On Tuesday night we had a case of a disappearing outfielder as Washington Nationals center fielder Roger Bernadina momentarily vanished behind a support beam at Minute Maid Park while making a spectacular, possibly play-of-the-year worthy, game-saving catch on Brett Wallace's long drive.
On Saturday night in Chicago, we had a more common case of a disappearing baseball. Only it really wasn't all that common, because it didn't happen on the north side at Wrigley Field where baseballs often get lost in the ivy. This actually happened at U.S. Cellular Field on the south side, and it was quite a confusing situation upon first, second, and even third look.
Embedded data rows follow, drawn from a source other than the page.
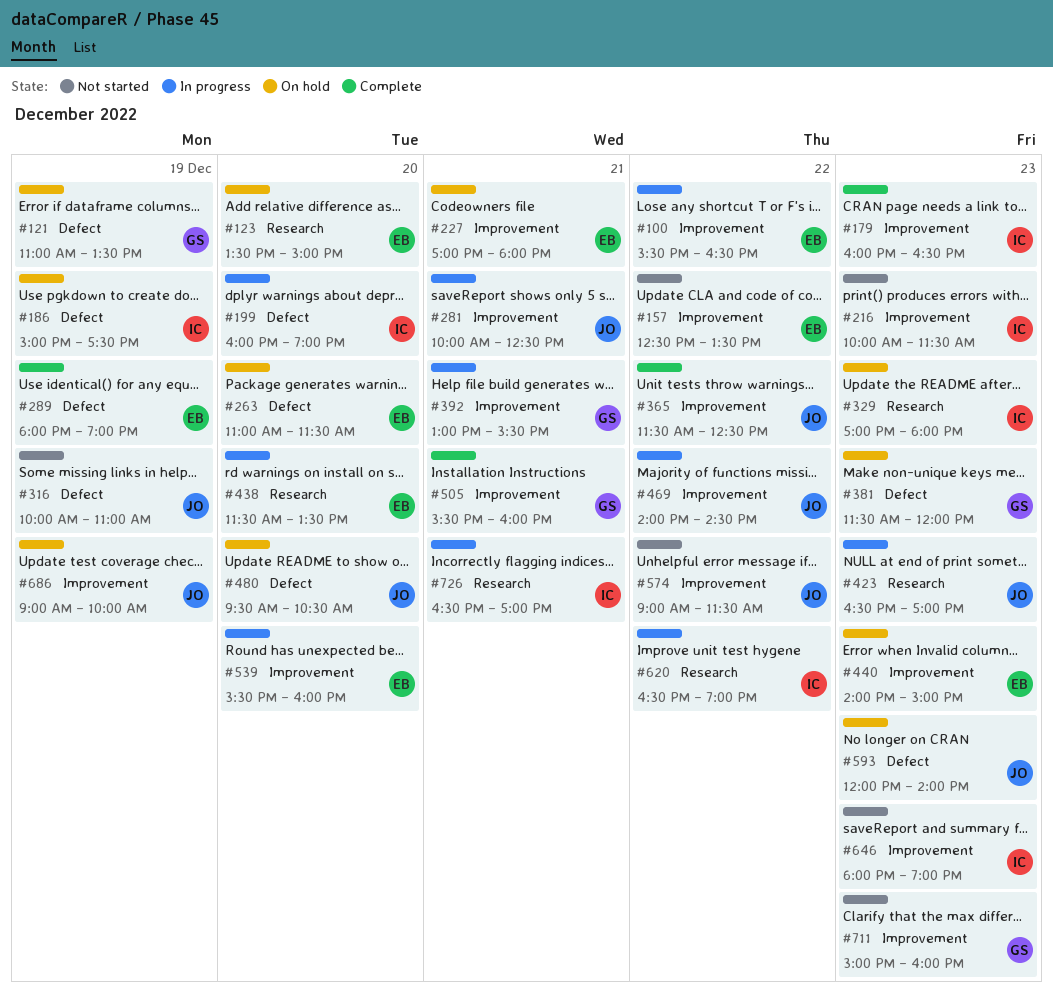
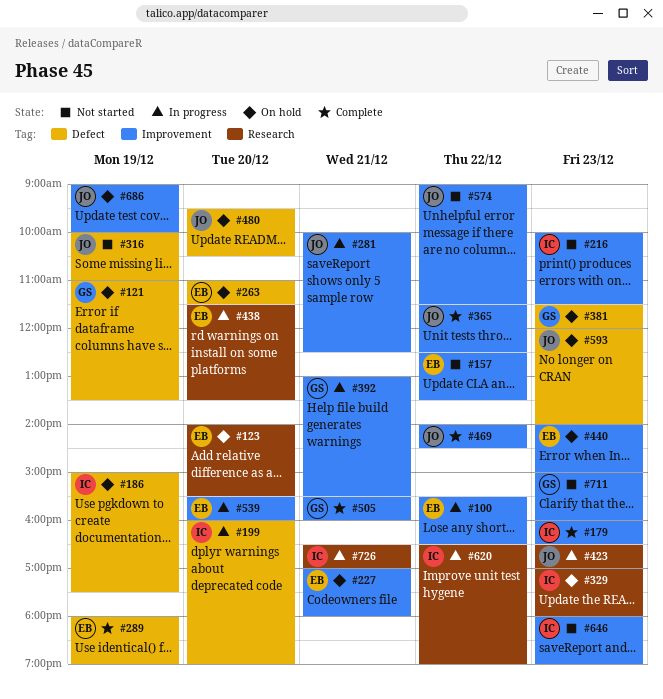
#123, begins: 13:30 -> 14:00
#123, ends: 15:00 -> 15:30
#469, status: In progress -> Complete

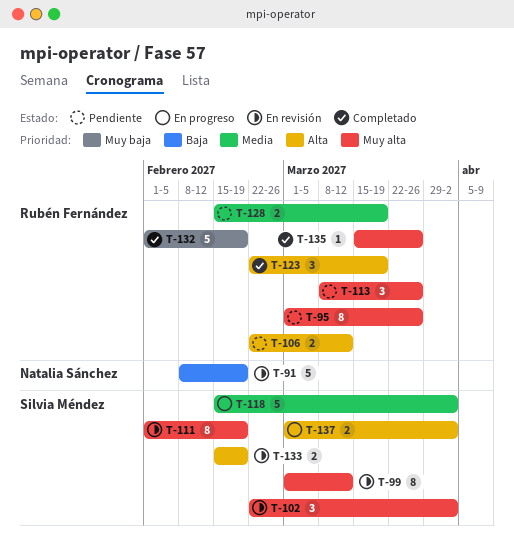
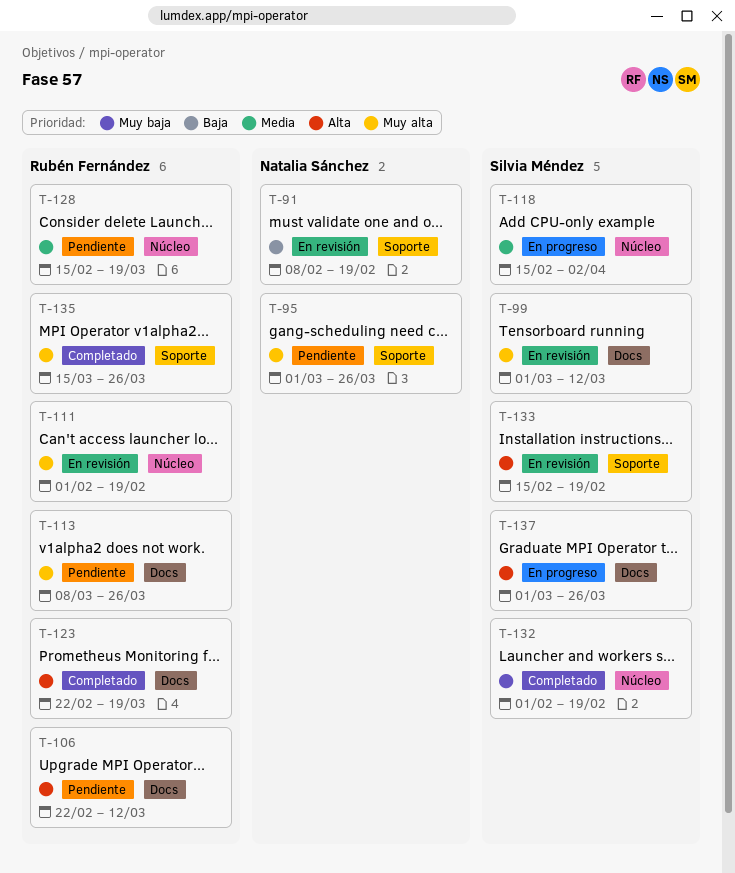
T-95, owner: Rubén Fernández -> Natalia Sánchez
T-102: present -> none
T-111, owner: Silvia Méndez -> Rubén Fernández
T-132, owner: Rubén Fernández -> Silvia Méndez
T-137, due: Apr 2 -> Mar 26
It happened in the seventh inning with the game tied at six. Oakland A's shortstop Cliff Pennington hit a ball to the gap with a runner on first and two outs. The ball touches down on the warning track and takes a violent bounce, and then completely disappears. The umpires on field immediately rule a ground rule double, forcing the runner Brandon Inge to stop at third. But the mystery of where exactly the ball ended up brought out A's manager Bob Melvin to plead his case for his runner being awarded home plate.
Here's a look at the vanishing baseball routine:
From the original angle it appears to disappear under the padding atop the outfield wall. However, on the slow motion replay it looks like it may have gone through an opening in the fence, as Steve Stone mentions on commentary. But since you never see it come through on the other side of the fence, that can't be what happened... can it?
Maybe we should send an umpire out there to investigate.
Ground rule double confirmed. No run for the A's on the play or in the inning, but they would ultimately breakthrough in the eighth on a Jonny Gomes solo home run and Brandon Inge RBI single. And then they added one more in the ninth on a Gomes RBI single, which helped them secure a critical 9-7 road win.